• INPUT RECORDS
Segment Open
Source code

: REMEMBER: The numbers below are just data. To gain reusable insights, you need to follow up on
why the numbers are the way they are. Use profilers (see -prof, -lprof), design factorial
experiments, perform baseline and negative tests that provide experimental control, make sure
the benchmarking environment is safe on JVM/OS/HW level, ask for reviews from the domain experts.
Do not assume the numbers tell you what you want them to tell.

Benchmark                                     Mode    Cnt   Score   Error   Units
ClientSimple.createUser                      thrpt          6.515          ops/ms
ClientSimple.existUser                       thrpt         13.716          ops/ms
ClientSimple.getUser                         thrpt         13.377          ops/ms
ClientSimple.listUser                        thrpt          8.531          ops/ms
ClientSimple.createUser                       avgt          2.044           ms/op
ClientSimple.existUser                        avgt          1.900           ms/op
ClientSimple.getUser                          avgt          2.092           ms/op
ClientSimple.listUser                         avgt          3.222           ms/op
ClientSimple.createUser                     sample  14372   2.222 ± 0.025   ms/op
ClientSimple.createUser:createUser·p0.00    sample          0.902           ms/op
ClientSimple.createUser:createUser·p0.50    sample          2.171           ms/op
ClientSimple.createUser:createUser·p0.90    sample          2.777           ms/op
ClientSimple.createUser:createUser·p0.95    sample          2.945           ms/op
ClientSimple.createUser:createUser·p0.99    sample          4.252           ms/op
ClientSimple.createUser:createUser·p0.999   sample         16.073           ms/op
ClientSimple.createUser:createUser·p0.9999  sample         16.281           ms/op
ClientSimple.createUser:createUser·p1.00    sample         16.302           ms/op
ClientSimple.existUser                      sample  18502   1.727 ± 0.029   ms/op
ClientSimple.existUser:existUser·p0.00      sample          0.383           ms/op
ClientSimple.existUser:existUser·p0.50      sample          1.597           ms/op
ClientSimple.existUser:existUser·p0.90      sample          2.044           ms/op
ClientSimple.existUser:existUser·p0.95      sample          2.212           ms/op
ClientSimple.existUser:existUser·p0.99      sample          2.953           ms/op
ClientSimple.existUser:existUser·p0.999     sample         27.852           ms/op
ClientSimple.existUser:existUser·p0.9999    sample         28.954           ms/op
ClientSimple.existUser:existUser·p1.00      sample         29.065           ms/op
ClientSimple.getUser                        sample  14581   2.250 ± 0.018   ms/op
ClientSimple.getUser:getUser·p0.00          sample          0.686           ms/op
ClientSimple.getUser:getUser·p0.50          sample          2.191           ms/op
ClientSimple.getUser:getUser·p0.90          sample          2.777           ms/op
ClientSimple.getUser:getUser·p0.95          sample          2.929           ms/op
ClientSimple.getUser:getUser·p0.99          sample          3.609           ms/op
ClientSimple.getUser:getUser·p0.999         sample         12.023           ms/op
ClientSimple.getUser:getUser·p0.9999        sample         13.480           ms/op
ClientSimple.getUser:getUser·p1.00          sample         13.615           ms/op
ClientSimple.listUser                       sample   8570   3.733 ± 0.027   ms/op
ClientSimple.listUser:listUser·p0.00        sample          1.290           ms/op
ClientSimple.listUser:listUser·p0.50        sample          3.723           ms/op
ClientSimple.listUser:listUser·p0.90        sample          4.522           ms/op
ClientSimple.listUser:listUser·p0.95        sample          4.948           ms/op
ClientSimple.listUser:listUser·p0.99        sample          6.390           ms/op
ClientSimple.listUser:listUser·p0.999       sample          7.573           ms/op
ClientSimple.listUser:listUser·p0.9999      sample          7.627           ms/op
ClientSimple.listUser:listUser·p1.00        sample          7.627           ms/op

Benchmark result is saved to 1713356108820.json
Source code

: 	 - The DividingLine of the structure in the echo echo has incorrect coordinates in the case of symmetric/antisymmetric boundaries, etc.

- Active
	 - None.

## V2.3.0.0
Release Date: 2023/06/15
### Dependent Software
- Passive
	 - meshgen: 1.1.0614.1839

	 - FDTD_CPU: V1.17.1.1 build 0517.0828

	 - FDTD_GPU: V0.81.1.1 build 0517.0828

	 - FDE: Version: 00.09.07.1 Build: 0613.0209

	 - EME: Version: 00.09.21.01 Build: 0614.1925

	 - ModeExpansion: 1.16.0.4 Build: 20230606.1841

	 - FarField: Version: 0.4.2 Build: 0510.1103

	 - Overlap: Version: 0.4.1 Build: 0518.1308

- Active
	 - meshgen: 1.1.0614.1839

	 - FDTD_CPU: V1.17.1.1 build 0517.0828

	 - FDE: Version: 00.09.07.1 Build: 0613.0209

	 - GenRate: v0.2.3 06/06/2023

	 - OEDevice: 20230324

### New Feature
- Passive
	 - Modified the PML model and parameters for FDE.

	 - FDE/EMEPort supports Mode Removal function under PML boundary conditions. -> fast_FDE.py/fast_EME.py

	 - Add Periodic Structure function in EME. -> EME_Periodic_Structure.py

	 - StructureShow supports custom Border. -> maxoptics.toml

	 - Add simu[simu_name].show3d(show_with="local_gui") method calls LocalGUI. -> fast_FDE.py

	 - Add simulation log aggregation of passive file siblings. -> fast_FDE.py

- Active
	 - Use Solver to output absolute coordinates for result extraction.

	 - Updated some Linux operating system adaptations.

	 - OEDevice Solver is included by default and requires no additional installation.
Segment Closed
• JOB ITEM
Output each record exactly, leaving nothing out.

• TASK RESULT
Source code

: REMEMBER: The numbers below are just data. To gain reusable insights, you need to follow up on
why the numbers are the way they are. Use profilers (see -prof, -lprof), design factorial
experiments, perform baseline and negative tests that provide experimental control, make sure
the benchmarking environment is safe on JVM/OS/HW level, ask for reviews from the domain experts.
Do not assume the numbers tell you what you want them to tell.

Benchmark                                     Mode    Cnt   Score   Error   Units
ClientSimple.createUser                      thrpt          6.515          ops/ms
ClientSimple.existUser                       thrpt         13.716          ops/ms
ClientSimple.getUser                         thrpt         13.377          ops/ms
ClientSimple.listUser                        thrpt          8.531          ops/ms
ClientSimple.createUser                       avgt          2.044           ms/op
ClientSimple.existUser                        avgt          1.900           ms/op
ClientSimple.getUser                          avgt          2.092           ms/op
ClientSimple.listUser                         avgt          3.222           ms/op
ClientSimple.createUser                     sample  14372   2.222 ± 0.025   ms/op
ClientSimple.createUser:createUser·p0.00    sample          0.902           ms/op
ClientSimple.createUser:createUser·p0.50    sample          2.171           ms/op
ClientSimple.createUser:createUser·p0.90    sample          2.777           ms/op
ClientSimple.createUser:createUser·p0.95    sample          2.945           ms/op
ClientSimple.createUser:createUser·p0.99    sample          4.252           ms/op
ClientSimple.createUser:createUser·p0.999   sample         16.073           ms/op
ClientSimple.createUser:createUser·p0.9999  sample         16.281           ms/op
ClientSimple.createUser:createUser·p1.00    sample         16.302           ms/op
ClientSimple.existUser                      sample  18502   1.727 ± 0.029   ms/op
ClientSimple.existUser:existUser·p0.00      sample          0.383           ms/op
ClientSimple.existUser:existUser·p0.50      sample          1.597           ms/op
ClientSimple.existUser:existUser·p0.90      sample          2.044           ms/op
ClientSimple.existUser:existUser·p0.95      sample          2.212           ms/op
ClientSimple.existUser:existUser·p0.99      sample          2.953           ms/op
ClientSimple.existUser:existUser·p0.999     sample         27.852           ms/op
ClientSimple.existUser:existUser·p0.9999    sample         28.954           ms/op
ClientSimple.existUser:existUser·p1.00      sample         29.065           ms/op
ClientSimple.getUser                        sample  14581   2.250 ± 0.018   ms/op
ClientSimple.getUser:getUser·p0.00          sample          0.686           ms/op
ClientSimple.getUser:getUser·p0.50          sample          2.191           ms/op
ClientSimple.getUser:getUser·p0.90          sample          2.777           ms/op
ClientSimple.getUser:getUser·p0.95          sample          2.929           ms/op
ClientSimple.getUser:getUser·p0.99          sample          3.609           ms/op
ClientSimple.getUser:getUser·p0.999         sample         12.023           ms/op
ClientSimple.getUser:getUser·p0.9999        sample         13.480           ms/op
ClientSimple.getUser:getUser·p1.00          sample         13.615           ms/op
ClientSimple.listUser                       sample   8570   3.733 ± 0.027   ms/op
ClientSimple.listUser:listUser·p0.00        sample          1.290           ms/op
ClientSimple.listUser:listUser·p0.50        sample          3.723           ms/op
ClientSimple.listUser:listUser·p0.90        sample          4.522           ms/op
ClientSimple.listUser:listUser·p0.95        sample          4.948           ms/op
ClientSimple.listUser:listUser·p0.99        sample          6.390           ms/op
ClientSimple.listUser:listUser·p0.999       sample          7.573           ms/op
ClientSimple.listUser:listUser·p0.9999      sample          7.627           ms/op
ClientSimple.listUser:listUser·p1.00        sample          7.627           ms/op

Benchmark result is saved to 1713356108820.json
Source code

: 	 - The DividingLine of the structure in the echo echo has incorrect coordinates in the case of symmetric/antisymmetric boundaries, etc.

- Active
	 - None.

## V2.3.0.0
Release Date: 2023/06/15
### Dependent Software
- Passive
	 - meshgen: 1.1.0614.1839

	 - FDTD_CPU: V1.17.1.1 build 0517.0828

	 - FDTD_GPU: V0.81.1.1 build 0517.0828

	 - FDE: Version: 00.09.07.1 Build: 0613.0209

	 - EME: Version: 00.09.21.01 Build: 0614.1925

	 - ModeExpansion: 1.16.0.4 Build: 20230606.1841

	 - FarField: Version: 0.4.2 Build: 0510.1103

	 - Overlap: Version: 0.4.1 Build: 0518.1308

- Active
	 - meshgen: 1.1.0614.1839

	 - FDTD_CPU: V1.17.1.1 build 0517.0828

	 - FDE: Version: 00.09.07.1 Build: 0613.0209

	 - GenRate: v0.2.3 06/06/2023

	 - OEDevice: 20230324

### New Feature
- Passive
	 - Modified the PML model and parameters for FDE.

	 - FDE/EMEPort supports Mode Removal function under PML boundary conditions. -> fast_FDE.py/fast_EME.py

	 - Add Periodic Structure function in EME. -> EME_Periodic_Structure.py

	 - StructureShow supports custom Border. -> maxoptics.toml

	 - Add simu[simu_name].show3d(show_with="local_gui") method calls LocalGUI. -> fast_FDE.py

	 - Add simulation log aggregation of passive file siblings. -> fast_FDE.py

- Active
	 - Use Solver to output absolute coordinates for result extraction.

	 - Updated some Linux operating system adaptations.

	 - OEDevice Solver is included by default and requires no additional installation.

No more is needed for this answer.